– Называлась так из-за места расположения, – пояснил он. – Но это название подошло бы заведению, даже если бы оно находилось в самом центре Джексон-хайтс[6]. Словом, мерзкая, грязная забегаловка, во всех отношениях.
Видимо, это было не совсем так. Линия его жизни приобрела зигзагообразные очертания, и тянулась она года два. За это время неприятностей с законом у него не случалось, но из баров он практически не вылезал. Пытался заставить себя пойти на собрание анонимных алкоголиков, но всякий раз что-то мешало, тогда он говорил себе: «Да какого черта!» – а потом вдруг оказывался в баре или обнаруживал, что присосался к бутылке. Джек прошел несколько курсов детоксикации, страдал от все более долгих приступов тяжелейшего похмелья, понимал, что грозит ему в ближайшем будущем, но не знал, как это предотвратить.
– А знаешь, Мэтт, – вздохнул он, – еще мальчишкой я решил, чем буду заниматься, когда вырасту. Попробуй догадаться, чем именно? Сдаешься? Копом. Я хотел стать копом. Носить синюю униформу, защищать людей от преступников. – Он поднял кофейную чашку, она оказалась пустой. – Наверное, и ты мечтал о том же, но в отличие от меня просто пошел и стал им.
– Просто так получилось. – Я пожал плечами. – Вообще-то я мечтал стать Джо Димаджио[7]. И если бы не полное отсутствие спортивных данных, возможно, и воплотил бы в жизнь эту свою мечту.

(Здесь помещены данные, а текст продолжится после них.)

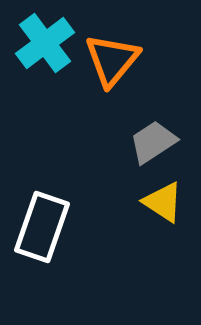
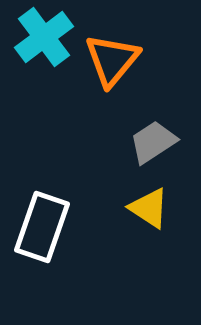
cyan cross: moved 1 px left, 6 px up
yellow triangle: moved 14 px left, 6 px down
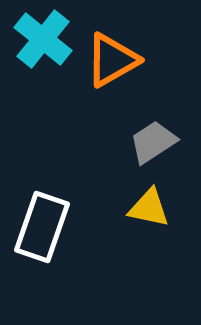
cyan cross: moved 1 px left, 2 px down; rotated 14 degrees counterclockwise
orange triangle: rotated 20 degrees clockwise
yellow triangle: rotated 21 degrees counterclockwise
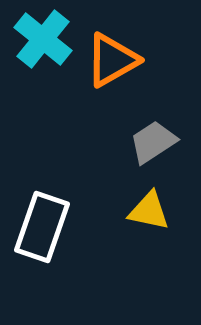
yellow triangle: moved 3 px down
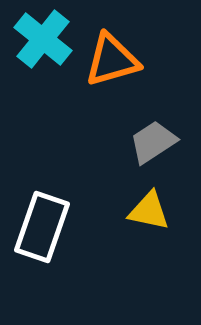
orange triangle: rotated 14 degrees clockwise
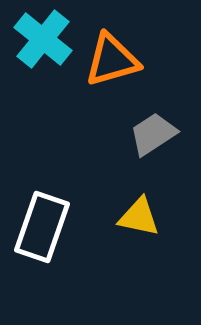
gray trapezoid: moved 8 px up
yellow triangle: moved 10 px left, 6 px down
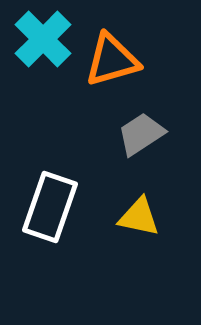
cyan cross: rotated 6 degrees clockwise
gray trapezoid: moved 12 px left
white rectangle: moved 8 px right, 20 px up
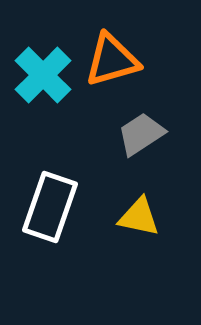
cyan cross: moved 36 px down
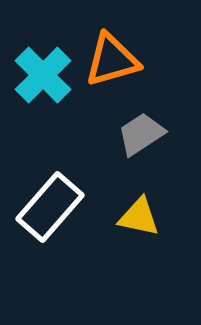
white rectangle: rotated 22 degrees clockwise
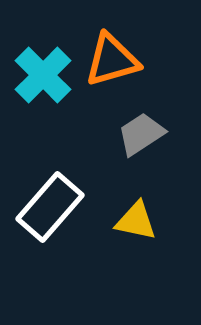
yellow triangle: moved 3 px left, 4 px down
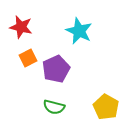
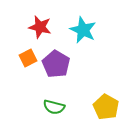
red star: moved 19 px right
cyan star: moved 4 px right, 1 px up
purple pentagon: moved 5 px up; rotated 16 degrees counterclockwise
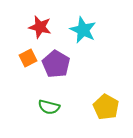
green semicircle: moved 5 px left
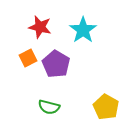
cyan star: rotated 12 degrees clockwise
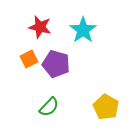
orange square: moved 1 px right, 1 px down
purple pentagon: rotated 16 degrees counterclockwise
green semicircle: rotated 60 degrees counterclockwise
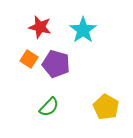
orange square: rotated 30 degrees counterclockwise
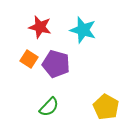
cyan star: rotated 20 degrees counterclockwise
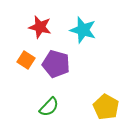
orange square: moved 3 px left, 1 px down
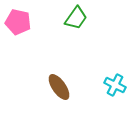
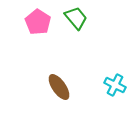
green trapezoid: rotated 75 degrees counterclockwise
pink pentagon: moved 20 px right; rotated 20 degrees clockwise
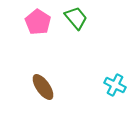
brown ellipse: moved 16 px left
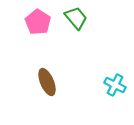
brown ellipse: moved 4 px right, 5 px up; rotated 12 degrees clockwise
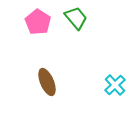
cyan cross: rotated 20 degrees clockwise
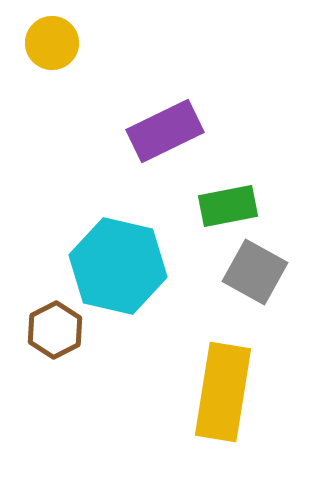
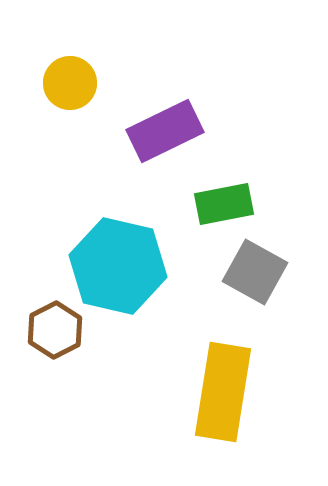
yellow circle: moved 18 px right, 40 px down
green rectangle: moved 4 px left, 2 px up
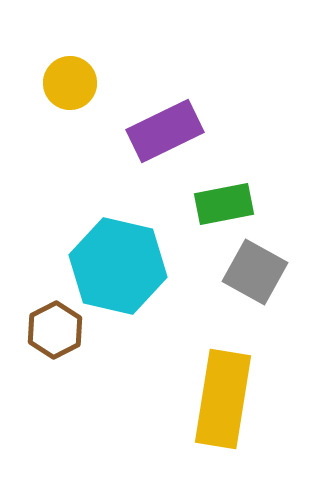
yellow rectangle: moved 7 px down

– А у меня был другой недостаток – полное отсутствие моральных принципов. Сам понимаешь, к чему это привело.
Он продолжал пить, поскольку не мог остановиться, время от времени посещал собрания анонимных алкоголиков, потому как идти ему больше было некуда. А однажды, после собрания, его отвел в сторону очень странный тип и…

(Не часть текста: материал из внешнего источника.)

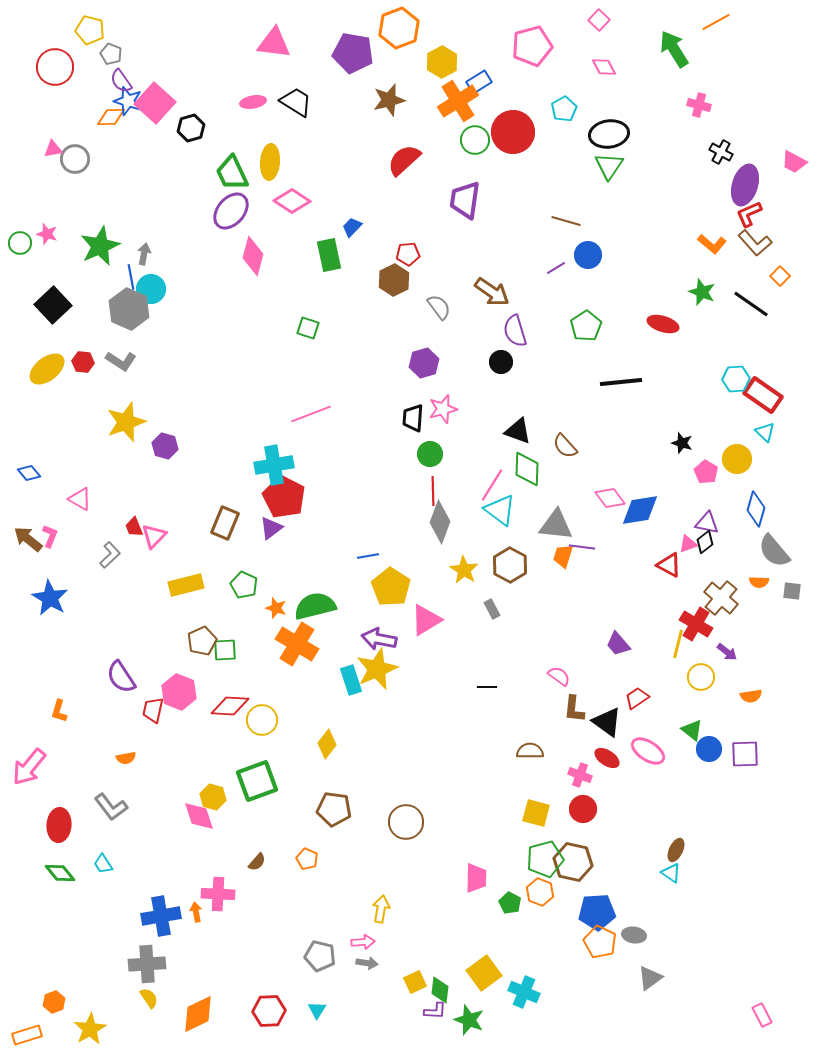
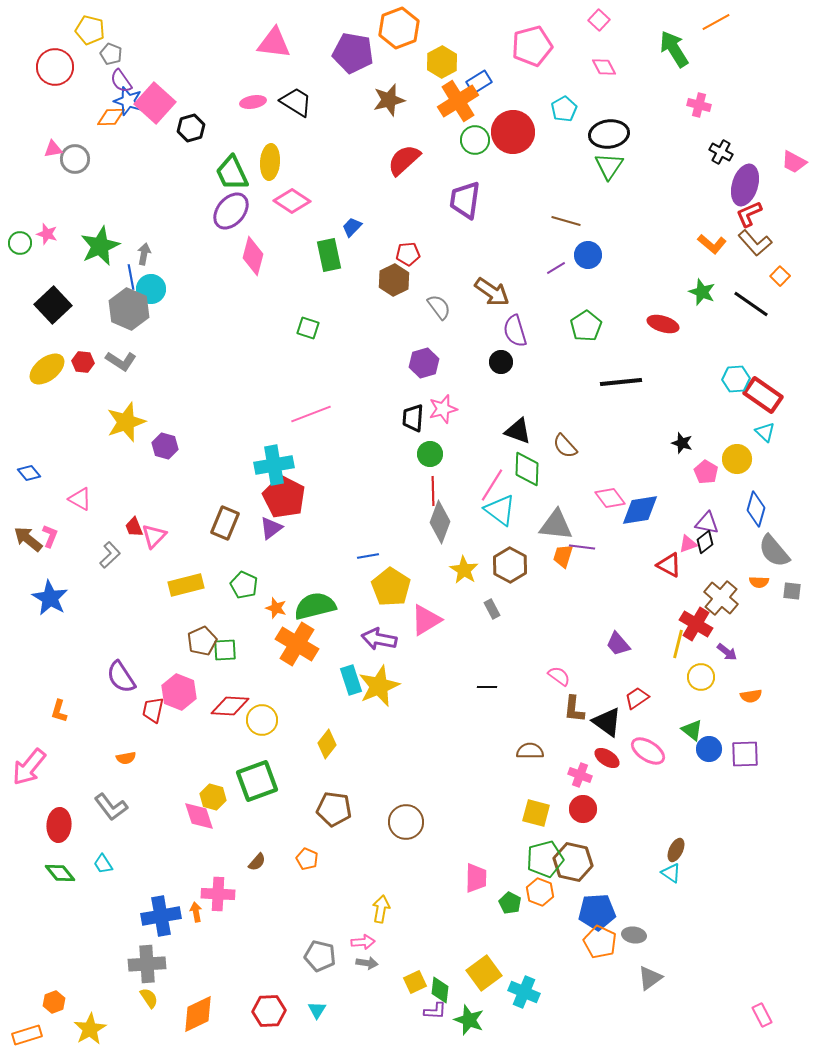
yellow star at (377, 669): moved 2 px right, 17 px down
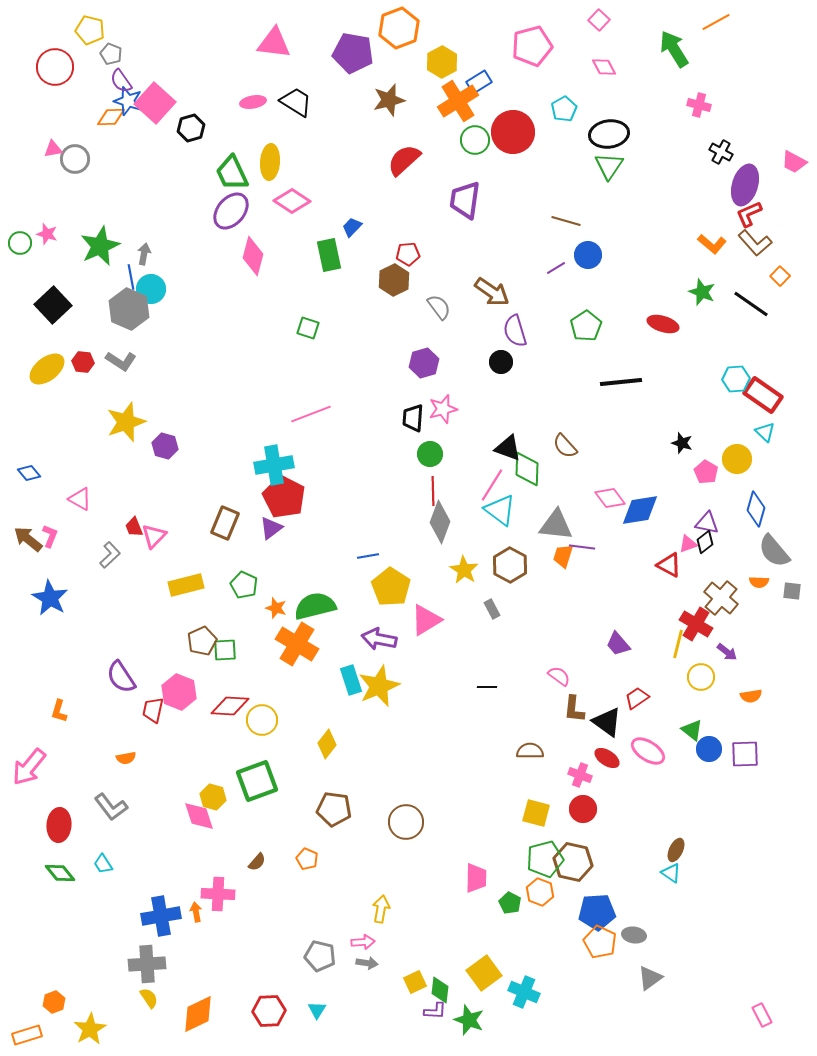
black triangle at (518, 431): moved 10 px left, 17 px down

– Он был голубым, Мэтт, геем, а гей для меня все равно что придурок. Я таких на дух не переношу. Типичный гей, вырос в каком-то районе супер-пупер, в колледже был членом «Лиги плюща», ну и занимался потом дизайном ювелирных украшений. Плюс он был лет на десять моложе меня, даже больше, и выглядел так, словно ветер скоростью за двадцать миль в час мог подхватить его и унести в страну Оз. Словом, как раз той породы типчик, к которому бегут за советом, не иначе. Короче, он усадил меня и сказал, что я использую эту программу как вращающуюся дверь. То выскочу, то снова заскочу, но только всякий раз, когда возвращаюсь, от меня остается немного меньше самого себя. И единственный способ переломить ситуацию – начинать каждое утро с чтения «Большой книги»[8], а по вечерам читать «Двенадцать и двенадцать»[9] и очень серьезно относиться к каждой ступени. Я смотрел на него, этого жалкого сморчка педика, на типа, с которым у меня меньше общего, чем с марсианином, а потом вдруг попросил его о том, о чем никогда прежде никого не просил. Предложил стать моим поручителем. И знаешь, что он ответил?
– Догадываюсь, что «да».
– «Я очень хочу быть твоим поручителем, – ответил он, – вот только не знаю, способен ли ты это вынести». Черт, дружище!.. Если вдуматься, разве был у меня выбор?
Джек стал ходить на собрания каждый день, а иногда и по два-три раза на дню. И звонил своему поручителю каждое утро и каждый вечер, и первое, что делал, вставая с постели, бухался на колени и благодарил Господа за то, что тот помог ему воздержаться от выпивки. И еще читал «Большую книгу» и «Двенадцать и двенадцать», прорабатывал все ступени вместе со своим поручителем, и, уже не впервые, дошел до девяноста дней, а потом и до шести месяцев, и девяти месяцев, и до целого года, чего никак не удавалось прежде.
Когда он подошел к Четвертой ступени, поручитель заставил его написать обо всех неправедных поступках в жизни и предупредил: если Джек что-то утаит, дальше ему не продвинуться.